Top of Given records

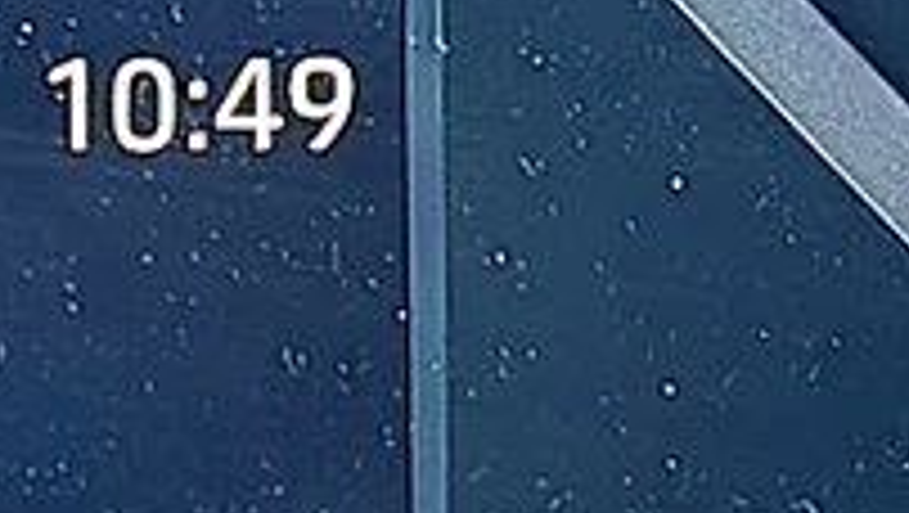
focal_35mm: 166
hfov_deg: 12.8
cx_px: -32
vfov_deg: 7.3
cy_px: 353
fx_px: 4004
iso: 250
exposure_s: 1/40
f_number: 1.78
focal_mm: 6.86
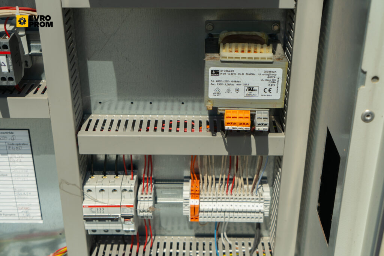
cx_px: 192
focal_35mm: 51
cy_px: 128
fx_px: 544
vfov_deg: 26.5
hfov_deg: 38.9
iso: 100
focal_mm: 51
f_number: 8
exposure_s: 1/200
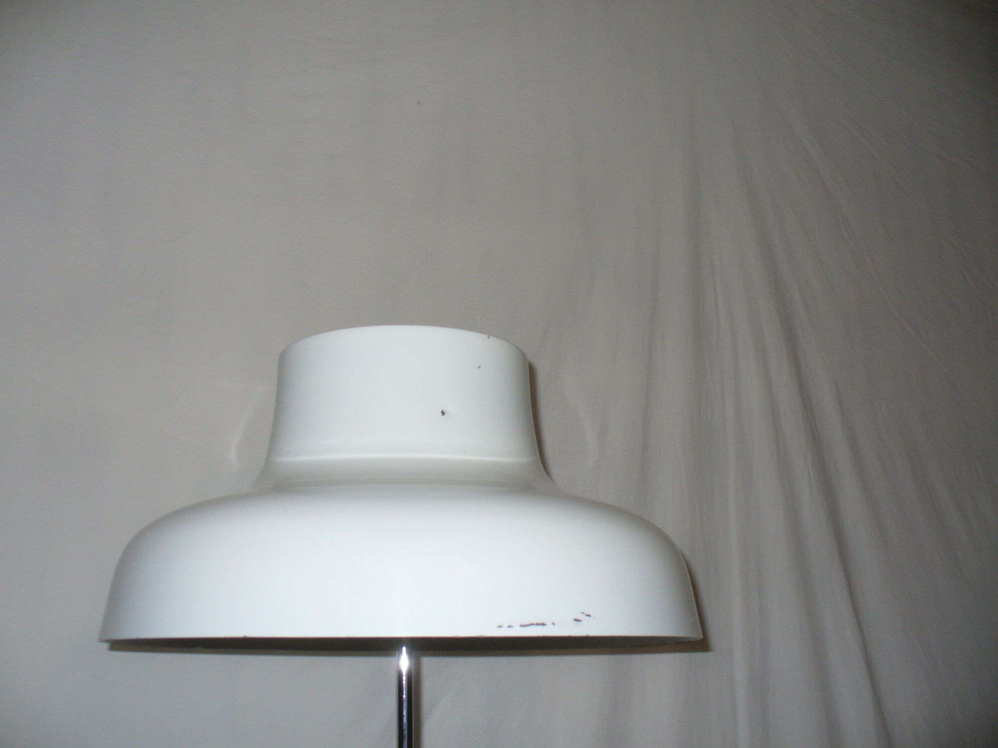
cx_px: 499
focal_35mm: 37
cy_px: 374
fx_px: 1067
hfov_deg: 50.1
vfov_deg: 38.7
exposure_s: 1/30
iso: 100
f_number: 2.8
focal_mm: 6.1
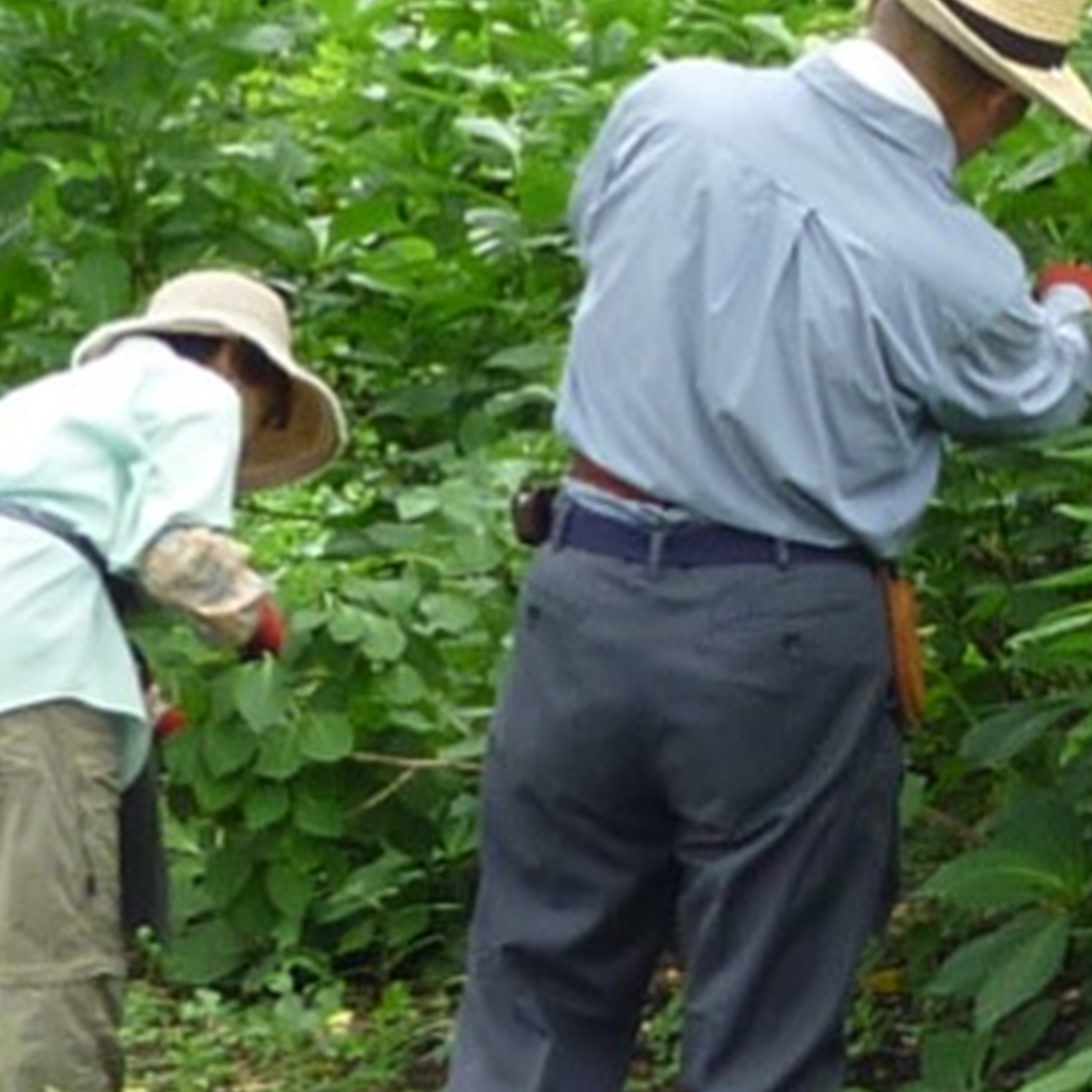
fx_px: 6317
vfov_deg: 9.8
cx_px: 1168
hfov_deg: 9.8
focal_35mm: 177
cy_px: 106
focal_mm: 4.7
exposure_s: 1/40
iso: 80
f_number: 2.9
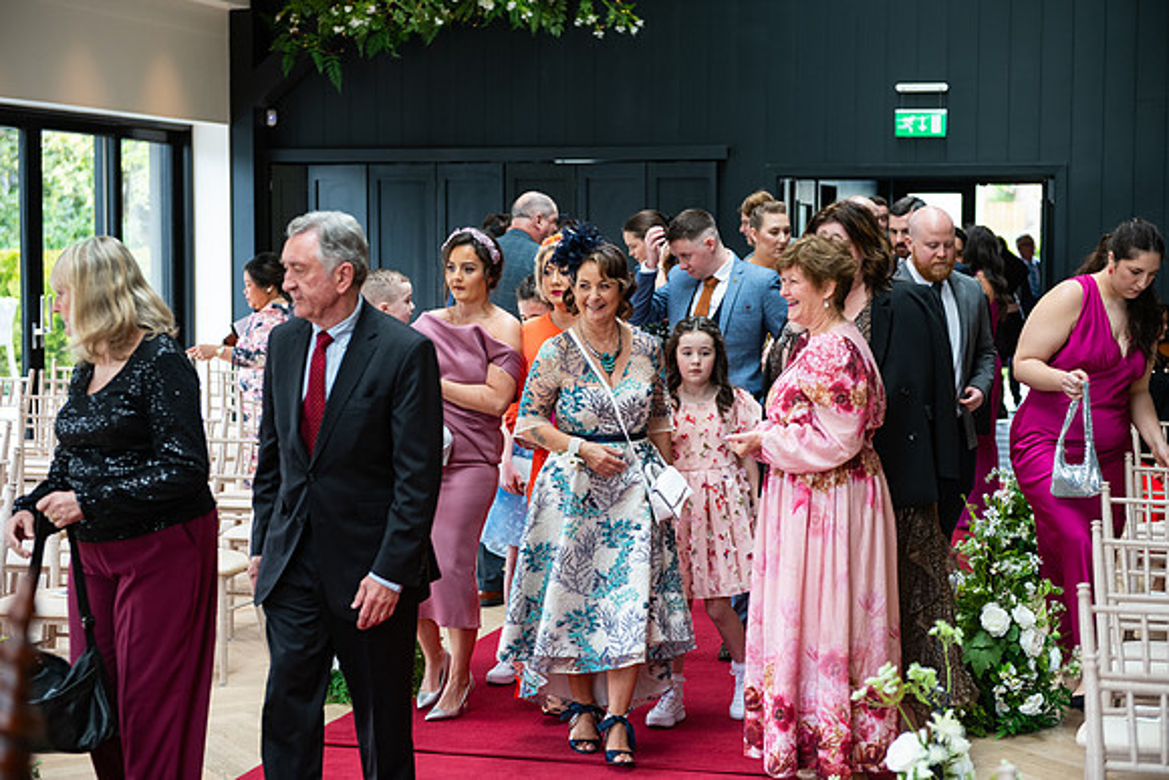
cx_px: 584
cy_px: 390
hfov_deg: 28.8
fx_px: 2273
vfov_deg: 19.5
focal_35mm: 70
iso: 400
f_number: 3.5
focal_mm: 70
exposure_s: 1/160
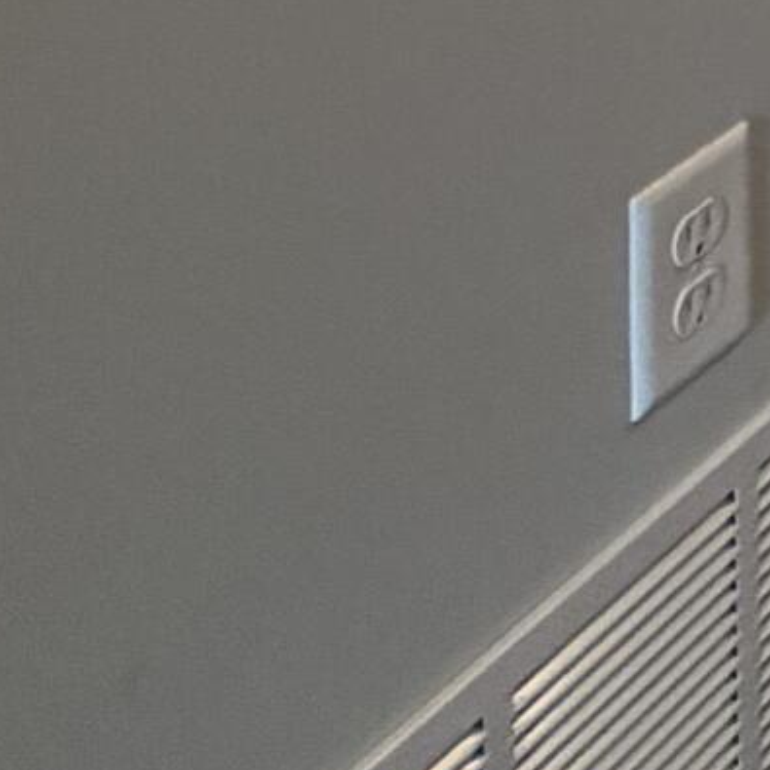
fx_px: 2366
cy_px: -1094
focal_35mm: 94
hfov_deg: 10.6
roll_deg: -0.9
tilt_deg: -2.8
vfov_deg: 13.4
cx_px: 2462
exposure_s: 1/60
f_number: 2.2
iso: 250
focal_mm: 2.22
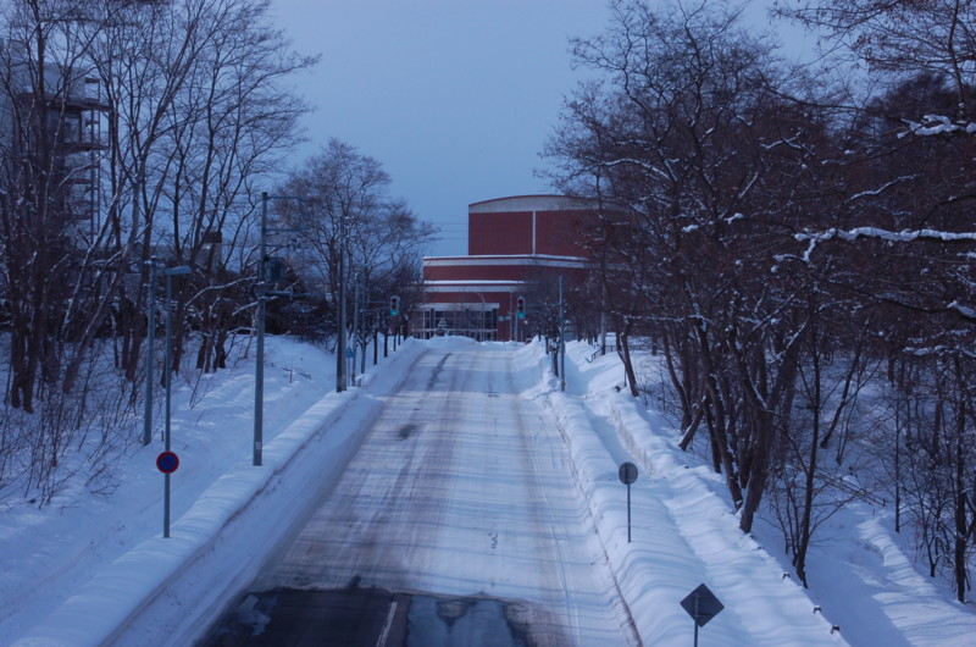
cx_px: 488
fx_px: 1826
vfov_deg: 20.1
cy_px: 324
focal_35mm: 68
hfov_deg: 29.9
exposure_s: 1/250
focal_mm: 45
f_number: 22
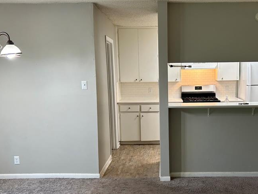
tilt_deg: -7.4
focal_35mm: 41
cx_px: 163
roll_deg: +0.3
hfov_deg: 45.3
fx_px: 306
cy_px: 110
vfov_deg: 35.1
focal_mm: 5.7
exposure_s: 1/60
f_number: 1.5
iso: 80
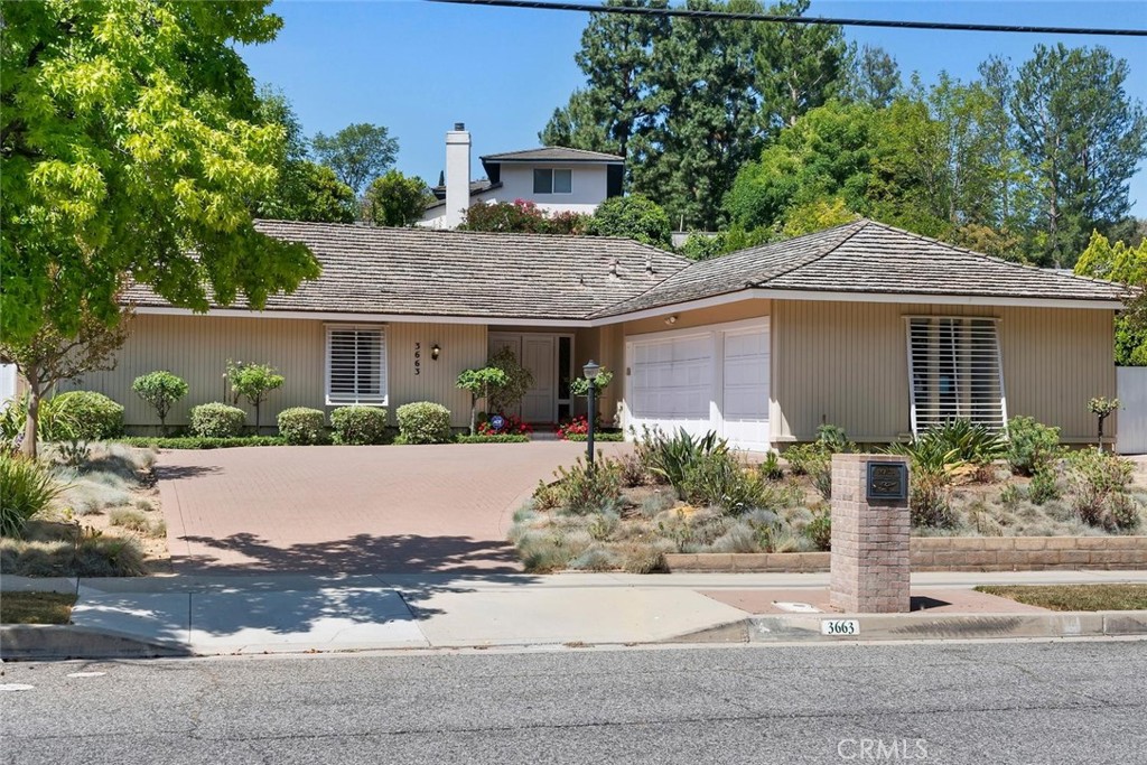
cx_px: 574
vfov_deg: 29.0
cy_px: 382
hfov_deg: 42.3
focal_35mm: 46
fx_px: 1482
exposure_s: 1/320
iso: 125
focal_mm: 31
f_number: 11
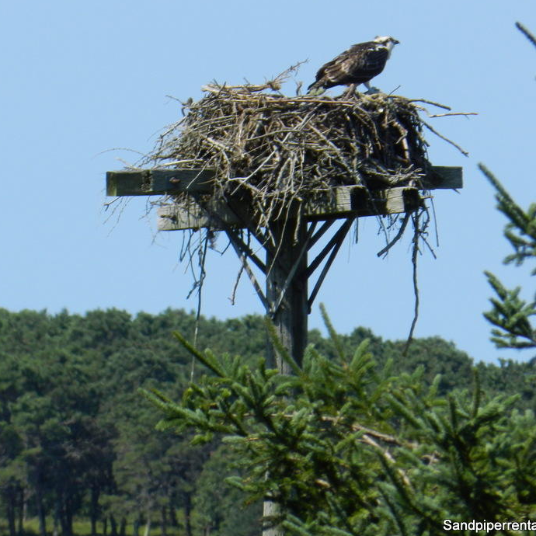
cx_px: 204
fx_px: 18167
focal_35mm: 1037
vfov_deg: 1.7
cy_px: 257
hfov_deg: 1.7
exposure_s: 1/320
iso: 160
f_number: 8
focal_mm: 144
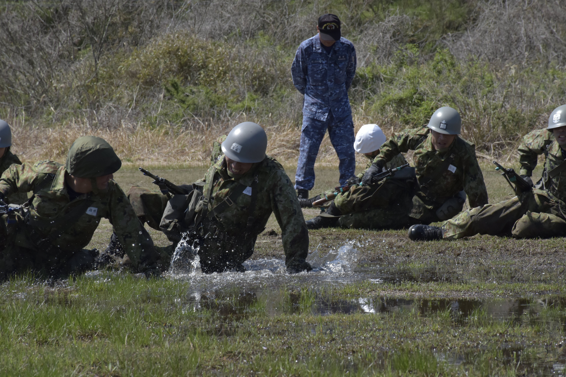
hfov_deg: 11.8
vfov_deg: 7.9
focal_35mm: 174
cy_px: 188
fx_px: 2735
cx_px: 283
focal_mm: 116
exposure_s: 1/800
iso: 640
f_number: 11
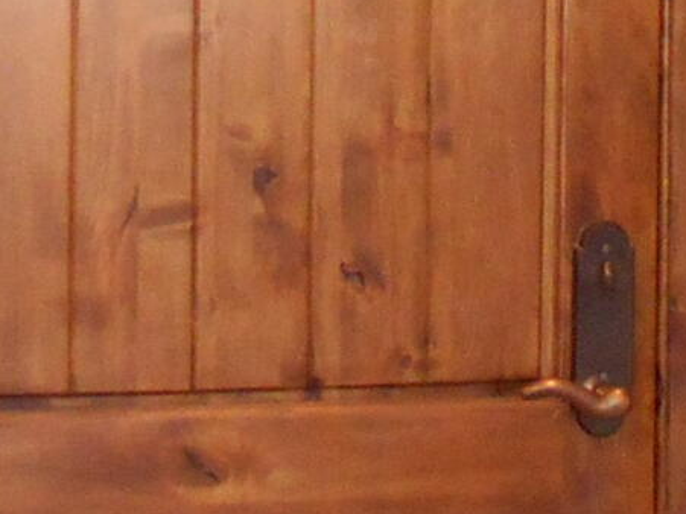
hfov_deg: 11.4
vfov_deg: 8.5
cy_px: -71
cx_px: 566
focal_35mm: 173
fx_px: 3428
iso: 320
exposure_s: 1/25
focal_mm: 4.6
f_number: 3.2
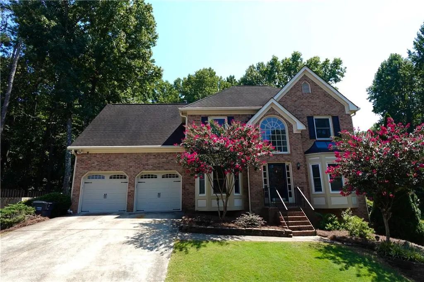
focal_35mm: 20
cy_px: 141
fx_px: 235
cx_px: 212
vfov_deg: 61.9
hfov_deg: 84.0
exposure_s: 1/2000
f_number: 2
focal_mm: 7.6
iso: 125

Bottom of Given records

__Task__.
Please print the data above once more, exactly as it appears, with no pictures.

__Reply to the task__.
focal_35mm: 166
hfov_deg: 12.8
cx_px: -32
vfov_deg: 7.3
cy_px: 353
fx_px: 4004
iso: 250
exposure_s: 1/40
f_number: 1.78
focal_mm: 6.86
cx_px: 192
focal_35mm: 51
cy_px: 128
fx_px: 544
vfov_deg: 26.5
hfov_deg: 38.9
iso: 100
focal_mm: 51
f_number: 8
exposure_s: 1/200
cx_px: 499
focal_35mm: 37
cy_px: 374
fx_px: 1067
hfov_deg: 50.1
vfov_deg: 38.7
exposure_s: 1/30
iso: 100
f_number: 2.8
focal_mm: 6.1
fx_px: 6317
vfov_deg: 9.8
cx_px: 1168
hfov_deg: 9.8
focal_35mm: 177
cy_px: 106
focal_mm: 4.7
exposure_s: 1/40
iso: 80
f_number: 2.9
cx_px: 584
cy_px: 390
hfov_deg: 28.8
fx_px: 2273
vfov_deg: 19.5
focal_35mm: 70
iso: 400
f_number: 3.5
focal_mm: 70
exposure_s: 1/160
fx_px: 2366
cy_px: -1094
focal_35mm: 94
hfov_deg: 10.6
roll_deg: -0.9
tilt_deg: -2.8
vfov_deg: 13.4
cx_px: 2462
exposure_s: 1/60
f_number: 2.2
iso: 250
focal_mm: 2.22
cx_px: 488
fx_px: 1826
vfov_deg: 20.1
cy_px: 324
focal_35mm: 68
hfov_deg: 29.9
exposure_s: 1/250
focal_mm: 45
f_number: 22
tilt_deg: -7.4
focal_35mm: 41
cx_px: 163
roll_deg: +0.3
hfov_deg: 45.3
fx_px: 306
cy_px: 110
vfov_deg: 35.1
focal_mm: 5.7
exposure_s: 1/60
f_number: 1.5
iso: 80
cx_px: 574
vfov_deg: 29.0
cy_px: 382
hfov_deg: 42.3
focal_35mm: 46
fx_px: 1482
exposure_s: 1/320
iso: 125
focal_mm: 31
f_number: 11
cx_px: 204
fx_px: 18167
focal_35mm: 1037
vfov_deg: 1.7
cy_px: 257
hfov_deg: 1.7
exposure_s: 1/320
iso: 160
f_number: 8
focal_mm: 144
hfov_deg: 11.8
vfov_deg: 7.9
focal_35mm: 174
cy_px: 188
fx_px: 2735
cx_px: 283
focal_mm: 116
exposure_s: 1/800
iso: 640
f_number: 11
hfov_deg: 11.4
vfov_deg: 8.5
cy_px: -71
cx_px: 566
focal_35mm: 173
fx_px: 3428
iso: 320
exposure_s: 1/25
focal_mm: 4.6
f_number: 3.2
focal_35mm: 20
cy_px: 141
fx_px: 235
cx_px: 212
vfov_deg: 61.9
hfov_deg: 84.0
exposure_s: 1/2000
f_number: 2
focal_mm: 7.6
iso: 125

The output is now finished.